It takes faith to do this.
We may as well be honest and acknowledge that it takes a bucket-load of faith in the human capacity for tolerance and forgiveness to do what is surely the right thing to do, but the difficult thing to do, and allow construction of a towering mosque and Islamic community center just a few blocks from where Muslim terrorists murdered thousands of people in a perverted act of religious zealotry.
Some families of those who perished on September 11, 2001, have displayed great courage by supporting the proposal to create a 13-story hub for Muslim religious and cultural life, two blocks north of where the twin towers stood. But other families have not and — unlike some of the bigots who oppose the project for unjustifiable reasons — their qualms and resistance need to be respected.
“The pain never goes away,” C. Lee Hanson, whose son was killed in the attacks, reportedly said at a community meeting on May 25. “When I look over there and I see a mosque, it’s going to hurt. Build it someplace else.”
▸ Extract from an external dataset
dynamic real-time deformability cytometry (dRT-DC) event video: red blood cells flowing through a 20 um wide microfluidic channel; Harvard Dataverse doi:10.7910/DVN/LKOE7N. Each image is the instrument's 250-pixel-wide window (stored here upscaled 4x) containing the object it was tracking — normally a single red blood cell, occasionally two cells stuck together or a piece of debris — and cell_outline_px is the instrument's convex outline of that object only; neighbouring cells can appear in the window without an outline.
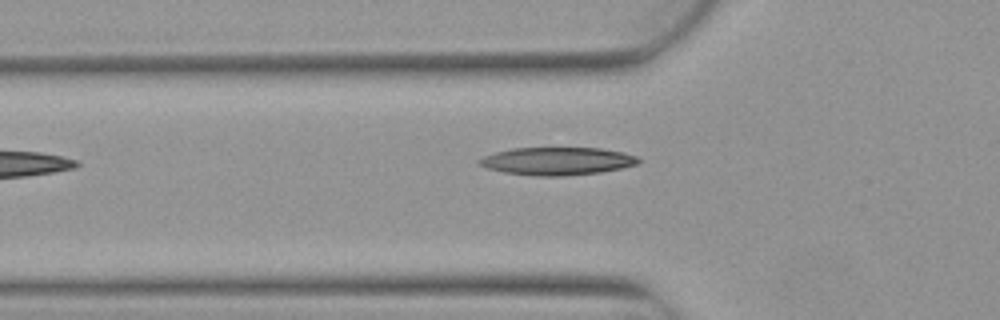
{"species": "Egyptian fruit bat (a non-hibernating species)", "species_latin": "Rousettus aegyptiacus", "temperature_condition": "warm", "stored_images_in_passage": 5, "camera_frame_rate_fps": 3000, "um_per_image_px": 0.085, "animal": {"sex": "female"}, "frame": {"image": 1, "passage_image": 5, "time_ms": 1.333, "image_size_px": [1000, 320], "cell_outline_px": [[640, 160], [636, 164], [620, 168], [600, 172], [564, 176], [536, 176], [504, 172], [488, 168], [480, 164], [476, 160], [484, 156], [496, 152], [512, 148], [600, 148], [624, 152], [636, 156]], "centroid_in_image_um": [47.35, 13.69], "position_along_channel_um": 78.4, "area_um2": 25.61}}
That’s why it takes faith to build it there, in the shadows of that pain, steps away from the holy but highly contested ground. The hate-filled rants of conservative bloggers and Tea Party activists against this project are to be condemned unequivocally, but a father’s lingering pain and confusion deserve some respect.
For this project to fulfill its promise, it also asks for a great deal of faith in Feisal Abdul Rauf, the imam who is spearheading the effort. As our Josh Nathan-Kazis reports, Rauf is widely regarded as a passionate and effective leader in interfaith efforts, in New York City and beyond, and has won the support of rabbis and Jewish public officials. He envisions the $100 million Cordoba House to be a kind of Muslim version of the 92nd Street Y or the JCC in Manhattan, a cultural and recreational magnet for the general public as well as a place for Muslims to pray and learn.
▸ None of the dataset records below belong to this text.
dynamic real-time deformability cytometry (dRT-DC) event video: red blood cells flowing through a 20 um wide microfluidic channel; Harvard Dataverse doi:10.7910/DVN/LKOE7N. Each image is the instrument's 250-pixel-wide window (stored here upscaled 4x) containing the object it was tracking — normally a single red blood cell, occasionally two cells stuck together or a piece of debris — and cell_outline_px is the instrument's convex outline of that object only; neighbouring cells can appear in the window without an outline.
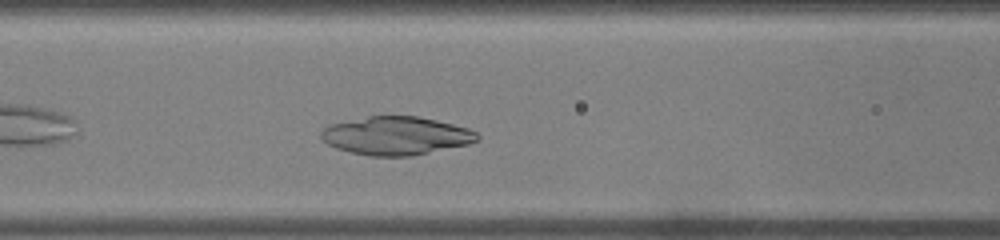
{"species": "common noctule bat (a hibernating species)", "species_latin": "Nyctalus noctula", "temperature_condition": "warm", "stored_images_in_passage": 29, "camera_frame_rate_fps": 3000, "um_per_image_px": 0.085, "animal": {"sex": "male", "body_mass_g": 19.0, "forearm_length_mm": 50.8}, "frame": {"image": 1, "passage_image": 9, "time_ms": 2.667, "image_size_px": [1000, 240], "cell_outline_px": [[480, 140], [468, 144], [412, 156], [368, 156], [336, 148], [328, 144], [320, 136], [320, 132], [328, 124], [368, 116], [416, 116], [436, 120], [468, 128], [476, 132], [480, 136]], "centroid_in_image_um": [33.66, 11.54], "position_along_channel_um": 132.9, "area_um2": 34.85}}
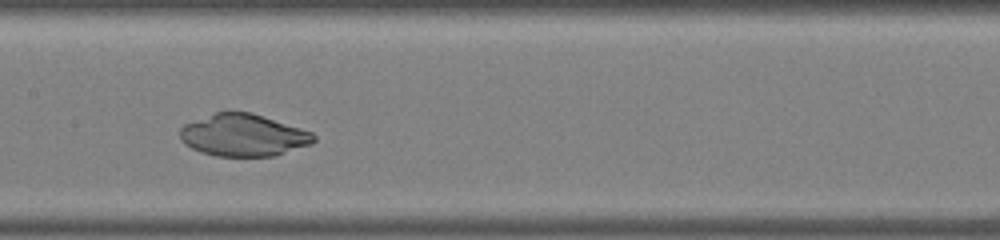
{"frame": {"image": 2, "passage_image": 13, "time_ms": 4.0, "image_size_px": [1000, 240], "cell_outline_px": [[316, 140], [312, 144], [276, 156], [216, 156], [200, 152], [184, 144], [180, 140], [180, 128], [184, 124], [216, 112], [248, 112], [300, 128], [312, 132], [316, 136]], "centroid_in_image_um": [20.68, 11.51], "position_along_channel_um": 186.7, "area_um2": 32.71}}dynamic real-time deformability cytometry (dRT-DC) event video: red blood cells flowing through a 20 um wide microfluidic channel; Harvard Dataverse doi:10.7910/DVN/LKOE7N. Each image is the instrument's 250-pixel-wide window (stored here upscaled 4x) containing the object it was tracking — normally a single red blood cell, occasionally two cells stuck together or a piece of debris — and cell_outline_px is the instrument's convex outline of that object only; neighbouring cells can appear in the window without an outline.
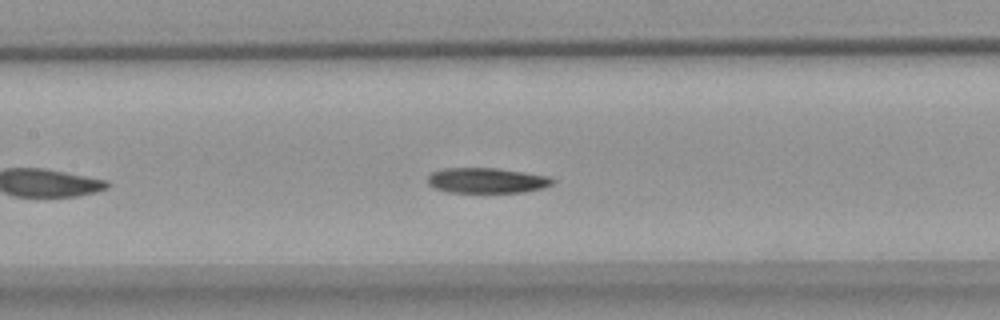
{"species": "common noctule bat (a hibernating species)", "species_latin": "Nyctalus noctula", "temperature_condition": "warm", "stored_images_in_passage": 28, "camera_frame_rate_fps": 3000, "um_per_image_px": 0.085, "animal": {"sex": "female", "body_mass_g": 18.4}, "frame": {"image": 1, "passage_image": 14, "time_ms": 4.333, "image_size_px": [1000, 320], "cell_outline_px": [[556, 180], [552, 184], [544, 188], [524, 192], [448, 192], [436, 188], [428, 184], [428, 176], [432, 172], [444, 168], [496, 168], [552, 176]], "centroid_in_image_um": [41.43, 15.33], "position_along_channel_um": 166.0, "area_um2": 18.5}}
He is an easy, unfair target for those who wish to discredit all of Islam, but in the end, it will be up to Rauf and his supporters to prove that the good faith exhibited toward their mission will be rewarded.
Some critics worry that placing an Islamic center within sight of the living cemetery that is Ground Zero will signal the triumph of the terrorists. Nonsense. It may hurt the deep feelings of some individuals, but it ought to be a point of pride for everyone else. This is how we respond to bigotry and hatred — by turning instruments of death into the building blocks of community.